Major European benchmark indices are mixed in their weekly performance, with the Euro Stoxx 600 up 0.31%, the DAX losing 0.15%, the CAC 40 down 0.48%, and the FTSE 100 climbing 1.33%. Banks and energy stocks outperformed, highlighting recovered sentiment. Over five trading days, HSBC was up 2.4%, UBS rose 0.32%, Shell climbed 0.87%, and BP advanced 1.31%. Following the AI stocks’ rally on Wall Street, ASML’s shares also rose 0.61% from last week.

In contrast, luxury consumer stocks remained weak due to price cuts in China. Both LVMH and Christian Dior slipped 3%, Richemont slumped 6%, and L’Oréal was down 2.7% from last week. Additionally, French markets remained under pressure, particularly in banking and renewable energy stocks, with BNP Paribas sliding 2.5%, TotalEnergies down 2.4%, and Crédit Agricole falling 4.2% over a five-day trading period.

In currencies, the euro was flat against the US dollar but remained at a low level, just above 1.07. The single currency is higher against the British pound following the BOE’s rate decision, as markets highly anticipate a rate cut by the bank in August.

Wall Street

The US stock markets continued to reach new highs amid an AI-led rally, with the S&P 500 brieftly topped 5,500 for the first time on Friday.

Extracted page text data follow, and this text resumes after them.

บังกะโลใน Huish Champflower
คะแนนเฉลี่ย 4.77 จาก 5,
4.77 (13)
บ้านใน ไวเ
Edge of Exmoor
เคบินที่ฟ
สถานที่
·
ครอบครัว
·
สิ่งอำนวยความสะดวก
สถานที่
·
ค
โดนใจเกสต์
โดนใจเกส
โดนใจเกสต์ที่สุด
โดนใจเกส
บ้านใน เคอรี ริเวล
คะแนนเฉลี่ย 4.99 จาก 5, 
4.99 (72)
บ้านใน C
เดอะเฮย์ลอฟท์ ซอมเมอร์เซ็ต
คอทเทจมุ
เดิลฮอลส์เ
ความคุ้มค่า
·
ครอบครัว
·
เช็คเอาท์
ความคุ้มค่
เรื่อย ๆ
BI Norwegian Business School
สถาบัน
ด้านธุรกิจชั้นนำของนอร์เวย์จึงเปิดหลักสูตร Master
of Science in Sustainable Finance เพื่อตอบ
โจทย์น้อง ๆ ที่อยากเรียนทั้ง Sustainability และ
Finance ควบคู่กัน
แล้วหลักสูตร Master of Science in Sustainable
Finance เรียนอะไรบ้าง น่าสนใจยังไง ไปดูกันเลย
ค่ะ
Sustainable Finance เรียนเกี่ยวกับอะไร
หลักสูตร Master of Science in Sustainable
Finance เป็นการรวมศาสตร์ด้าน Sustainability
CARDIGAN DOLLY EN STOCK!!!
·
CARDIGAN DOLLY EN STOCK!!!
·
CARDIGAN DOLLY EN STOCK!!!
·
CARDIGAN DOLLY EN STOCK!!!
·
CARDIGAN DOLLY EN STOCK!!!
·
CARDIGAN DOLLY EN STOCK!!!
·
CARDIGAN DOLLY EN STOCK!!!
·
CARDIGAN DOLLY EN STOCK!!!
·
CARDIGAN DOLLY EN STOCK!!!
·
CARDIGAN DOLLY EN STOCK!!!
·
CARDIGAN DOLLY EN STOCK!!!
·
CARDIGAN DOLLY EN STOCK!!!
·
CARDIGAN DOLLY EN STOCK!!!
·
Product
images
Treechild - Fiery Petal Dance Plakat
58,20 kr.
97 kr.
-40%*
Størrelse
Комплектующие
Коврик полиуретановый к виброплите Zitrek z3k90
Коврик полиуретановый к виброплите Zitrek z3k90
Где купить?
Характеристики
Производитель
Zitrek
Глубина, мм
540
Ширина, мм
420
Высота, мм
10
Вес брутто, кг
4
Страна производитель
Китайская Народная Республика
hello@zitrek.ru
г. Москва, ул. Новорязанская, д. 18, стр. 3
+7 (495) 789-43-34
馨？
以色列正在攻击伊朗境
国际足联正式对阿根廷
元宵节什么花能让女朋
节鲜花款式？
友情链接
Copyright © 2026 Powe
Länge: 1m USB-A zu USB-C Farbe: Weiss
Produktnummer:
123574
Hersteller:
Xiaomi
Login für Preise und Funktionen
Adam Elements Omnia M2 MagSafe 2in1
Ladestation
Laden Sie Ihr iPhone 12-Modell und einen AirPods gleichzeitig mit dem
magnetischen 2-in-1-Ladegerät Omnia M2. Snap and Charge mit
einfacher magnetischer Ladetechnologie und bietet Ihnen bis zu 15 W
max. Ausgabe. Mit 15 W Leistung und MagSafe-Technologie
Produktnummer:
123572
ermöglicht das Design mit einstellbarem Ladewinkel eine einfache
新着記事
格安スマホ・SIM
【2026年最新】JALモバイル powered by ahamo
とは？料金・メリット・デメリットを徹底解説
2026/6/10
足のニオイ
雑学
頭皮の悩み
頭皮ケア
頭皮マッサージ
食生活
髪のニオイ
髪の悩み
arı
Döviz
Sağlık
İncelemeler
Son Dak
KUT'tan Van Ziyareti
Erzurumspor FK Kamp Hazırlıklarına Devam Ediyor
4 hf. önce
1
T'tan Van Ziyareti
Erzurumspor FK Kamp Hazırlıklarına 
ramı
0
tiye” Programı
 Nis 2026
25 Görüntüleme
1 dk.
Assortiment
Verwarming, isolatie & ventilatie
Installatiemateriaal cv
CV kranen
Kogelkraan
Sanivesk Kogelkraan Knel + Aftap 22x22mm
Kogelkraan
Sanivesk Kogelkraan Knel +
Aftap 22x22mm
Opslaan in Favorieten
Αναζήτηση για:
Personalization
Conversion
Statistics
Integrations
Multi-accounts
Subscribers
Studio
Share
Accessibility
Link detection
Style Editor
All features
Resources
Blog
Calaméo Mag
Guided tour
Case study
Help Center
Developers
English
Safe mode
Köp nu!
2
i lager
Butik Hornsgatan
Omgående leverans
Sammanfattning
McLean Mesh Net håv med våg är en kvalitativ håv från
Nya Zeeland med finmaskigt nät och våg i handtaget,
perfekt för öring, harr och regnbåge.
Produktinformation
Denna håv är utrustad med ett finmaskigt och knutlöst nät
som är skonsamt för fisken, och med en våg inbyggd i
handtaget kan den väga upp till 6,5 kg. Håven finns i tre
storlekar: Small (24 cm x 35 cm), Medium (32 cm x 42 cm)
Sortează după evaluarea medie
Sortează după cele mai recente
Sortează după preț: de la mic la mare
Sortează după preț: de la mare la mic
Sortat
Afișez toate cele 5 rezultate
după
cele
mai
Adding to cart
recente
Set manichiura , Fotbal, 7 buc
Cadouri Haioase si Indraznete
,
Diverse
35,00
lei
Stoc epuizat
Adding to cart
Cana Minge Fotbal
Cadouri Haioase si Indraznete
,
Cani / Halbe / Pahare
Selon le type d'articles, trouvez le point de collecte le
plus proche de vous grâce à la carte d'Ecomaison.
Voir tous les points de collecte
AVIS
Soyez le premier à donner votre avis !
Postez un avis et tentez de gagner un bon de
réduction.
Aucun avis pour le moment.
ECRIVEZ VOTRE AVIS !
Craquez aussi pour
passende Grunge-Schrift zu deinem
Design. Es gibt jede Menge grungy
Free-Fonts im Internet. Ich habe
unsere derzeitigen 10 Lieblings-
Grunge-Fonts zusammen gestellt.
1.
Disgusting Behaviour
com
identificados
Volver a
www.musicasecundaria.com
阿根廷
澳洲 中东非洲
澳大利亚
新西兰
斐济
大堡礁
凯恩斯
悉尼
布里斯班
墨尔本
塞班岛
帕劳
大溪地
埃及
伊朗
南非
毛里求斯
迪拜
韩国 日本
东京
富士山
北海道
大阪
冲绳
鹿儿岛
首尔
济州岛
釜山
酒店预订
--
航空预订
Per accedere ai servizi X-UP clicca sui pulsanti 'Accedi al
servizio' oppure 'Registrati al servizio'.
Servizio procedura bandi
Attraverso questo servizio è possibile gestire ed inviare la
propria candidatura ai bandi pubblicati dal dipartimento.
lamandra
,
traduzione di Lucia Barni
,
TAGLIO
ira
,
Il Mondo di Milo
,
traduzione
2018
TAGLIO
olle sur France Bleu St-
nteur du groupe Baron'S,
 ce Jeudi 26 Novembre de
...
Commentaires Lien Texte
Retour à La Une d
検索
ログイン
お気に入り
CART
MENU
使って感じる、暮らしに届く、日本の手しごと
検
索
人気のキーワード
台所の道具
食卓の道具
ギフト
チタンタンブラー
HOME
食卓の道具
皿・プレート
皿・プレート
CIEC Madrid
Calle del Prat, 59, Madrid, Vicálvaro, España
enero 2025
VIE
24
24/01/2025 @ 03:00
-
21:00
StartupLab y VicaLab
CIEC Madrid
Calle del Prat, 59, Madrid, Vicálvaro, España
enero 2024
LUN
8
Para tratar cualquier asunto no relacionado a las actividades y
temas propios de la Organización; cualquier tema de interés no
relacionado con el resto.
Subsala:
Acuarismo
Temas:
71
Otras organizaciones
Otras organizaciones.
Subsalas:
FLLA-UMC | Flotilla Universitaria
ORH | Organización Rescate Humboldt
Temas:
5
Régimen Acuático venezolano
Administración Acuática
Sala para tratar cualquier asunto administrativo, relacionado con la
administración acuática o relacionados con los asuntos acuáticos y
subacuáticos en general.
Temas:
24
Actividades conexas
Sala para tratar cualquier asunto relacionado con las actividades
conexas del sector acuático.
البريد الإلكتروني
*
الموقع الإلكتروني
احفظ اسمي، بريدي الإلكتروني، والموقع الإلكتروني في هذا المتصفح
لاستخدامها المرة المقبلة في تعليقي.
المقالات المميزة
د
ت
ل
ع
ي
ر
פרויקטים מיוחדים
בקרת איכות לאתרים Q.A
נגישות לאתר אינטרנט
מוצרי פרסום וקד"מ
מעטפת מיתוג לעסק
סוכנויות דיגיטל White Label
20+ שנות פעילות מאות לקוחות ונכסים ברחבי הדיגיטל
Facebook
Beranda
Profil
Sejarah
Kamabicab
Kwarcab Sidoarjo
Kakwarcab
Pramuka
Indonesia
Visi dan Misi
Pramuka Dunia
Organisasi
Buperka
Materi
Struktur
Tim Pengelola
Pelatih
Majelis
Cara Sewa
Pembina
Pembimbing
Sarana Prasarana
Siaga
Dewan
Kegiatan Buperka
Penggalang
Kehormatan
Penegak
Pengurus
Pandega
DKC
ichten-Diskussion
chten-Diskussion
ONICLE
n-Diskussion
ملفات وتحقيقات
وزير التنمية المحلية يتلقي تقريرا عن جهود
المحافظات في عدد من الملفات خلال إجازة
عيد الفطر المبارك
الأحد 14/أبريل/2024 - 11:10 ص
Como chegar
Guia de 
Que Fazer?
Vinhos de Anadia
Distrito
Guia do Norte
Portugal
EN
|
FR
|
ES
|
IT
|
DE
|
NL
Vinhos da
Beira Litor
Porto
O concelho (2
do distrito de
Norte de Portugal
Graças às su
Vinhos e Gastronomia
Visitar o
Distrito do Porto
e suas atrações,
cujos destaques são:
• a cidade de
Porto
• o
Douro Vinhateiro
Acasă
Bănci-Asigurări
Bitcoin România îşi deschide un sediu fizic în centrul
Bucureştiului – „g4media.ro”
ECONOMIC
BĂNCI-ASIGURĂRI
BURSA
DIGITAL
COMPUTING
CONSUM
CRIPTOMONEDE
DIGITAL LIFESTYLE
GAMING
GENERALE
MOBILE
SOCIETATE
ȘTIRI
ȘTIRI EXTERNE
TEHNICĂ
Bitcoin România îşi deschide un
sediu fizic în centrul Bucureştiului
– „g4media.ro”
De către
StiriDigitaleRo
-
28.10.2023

Over five trading days, the Dow Jones Industrial Average was up 1.41%, the S&P 500 rose 0.77%, and the Nasdaq climbed 0.16%. However, signs of profit-taking in the technology shares emerged, as Nvidia’s stocks retreated sharply on Friday after surpassing Microsoft and Apple to become the most valuable company earlier in the week. The company is now sitting in second place at the close on Friday.

At a sector level, eight out of eleven sectors posted gains from a week ago, with the financial sector leading the way, up 1.92%. The technology stocks lost steam, slightly up 0.7%. In the meantime, the Materials, Real Estate, and Utilities are the laggards, down 0.02%, 0.26%, and 0.43%, respectively.

The US reported weaker-than-expected retail sales for May, indicating high shelter prices and interest rates dampened consumer spending. However, the data is seen as positive for the stock markets by reinforcing the bets for more than one rate cut by the Fed.

Asian markets

Asian markets are heading for a mixed close for the week, with the Australian ASX 200 up 0.48%, the Japanese Nikkei 225 decreasing by 0.38%, and the Chinese Hang Seng Index climbing 2.07% over the last five trading days at 3:30 am CEST.

The Reserve Bank of Australia held its Official Cash Rate at 4.35% for the fifth time in a row, as expected. However, it did not provide a clear direction for its rate path. The People’s Bank of China also kept its 1-year and 5-year Loan Prime rates unchanged. Nevertheless, tepid CPI data recently released may prompt the bank to impose more stimulus measures.